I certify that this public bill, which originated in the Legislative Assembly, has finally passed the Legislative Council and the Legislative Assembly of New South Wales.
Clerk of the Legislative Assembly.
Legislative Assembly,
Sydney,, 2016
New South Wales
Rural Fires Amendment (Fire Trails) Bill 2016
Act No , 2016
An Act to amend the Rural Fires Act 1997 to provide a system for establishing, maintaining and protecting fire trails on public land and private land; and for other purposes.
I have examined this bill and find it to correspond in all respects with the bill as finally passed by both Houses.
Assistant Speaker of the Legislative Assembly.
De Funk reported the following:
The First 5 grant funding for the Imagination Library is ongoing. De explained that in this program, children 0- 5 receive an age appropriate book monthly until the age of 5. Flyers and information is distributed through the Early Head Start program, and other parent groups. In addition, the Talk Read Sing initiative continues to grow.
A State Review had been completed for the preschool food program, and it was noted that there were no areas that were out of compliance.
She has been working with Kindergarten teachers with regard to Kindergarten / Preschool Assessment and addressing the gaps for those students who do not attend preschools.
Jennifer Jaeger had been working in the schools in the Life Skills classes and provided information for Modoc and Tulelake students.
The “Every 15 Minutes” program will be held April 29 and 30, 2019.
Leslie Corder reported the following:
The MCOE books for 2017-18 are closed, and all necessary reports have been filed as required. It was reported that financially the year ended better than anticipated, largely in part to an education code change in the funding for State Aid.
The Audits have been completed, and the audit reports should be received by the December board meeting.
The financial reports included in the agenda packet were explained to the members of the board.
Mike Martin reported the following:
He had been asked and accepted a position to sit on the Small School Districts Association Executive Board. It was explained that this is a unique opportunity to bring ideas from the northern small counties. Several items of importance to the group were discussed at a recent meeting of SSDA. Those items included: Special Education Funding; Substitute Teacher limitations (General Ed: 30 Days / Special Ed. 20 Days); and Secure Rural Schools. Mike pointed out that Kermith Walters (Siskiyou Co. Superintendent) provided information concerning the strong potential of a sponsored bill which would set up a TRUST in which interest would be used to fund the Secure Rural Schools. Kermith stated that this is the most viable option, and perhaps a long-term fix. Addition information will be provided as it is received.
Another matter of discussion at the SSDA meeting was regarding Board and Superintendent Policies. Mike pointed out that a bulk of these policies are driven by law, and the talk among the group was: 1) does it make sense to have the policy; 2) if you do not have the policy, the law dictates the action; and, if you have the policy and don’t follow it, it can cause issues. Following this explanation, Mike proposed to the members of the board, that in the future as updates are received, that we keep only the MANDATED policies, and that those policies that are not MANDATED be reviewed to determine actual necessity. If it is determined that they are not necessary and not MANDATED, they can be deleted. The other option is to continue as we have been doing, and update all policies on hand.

------------------------------

_Problem to work on_
Return a word-for-word copy of the lines from the beginning of the listing to the line holding "De Funk reported", both kept.

_Completed exercise_
I certify that this public bill, which originated in the Legislative Assembly, has finally passed the Legislative Council and the Legislative Assembly of New South Wales.
Clerk of the Legislative Assembly.
Legislative Assembly,
Sydney,, 2016
New South Wales
Rural Fires Amendment (Fire Trails) Bill 2016
Act No , 2016
An Act to amend the Rural Fires Act 1997 to provide a system for establishing, maintaining and protecting fire trails on public land and private land; and for other purposes.
I have examined this bill and find it to correspond in all respects with the bill as finally passed by both Houses.
Assistant Speaker of the Legislative Assembly.
De Funk reported the following:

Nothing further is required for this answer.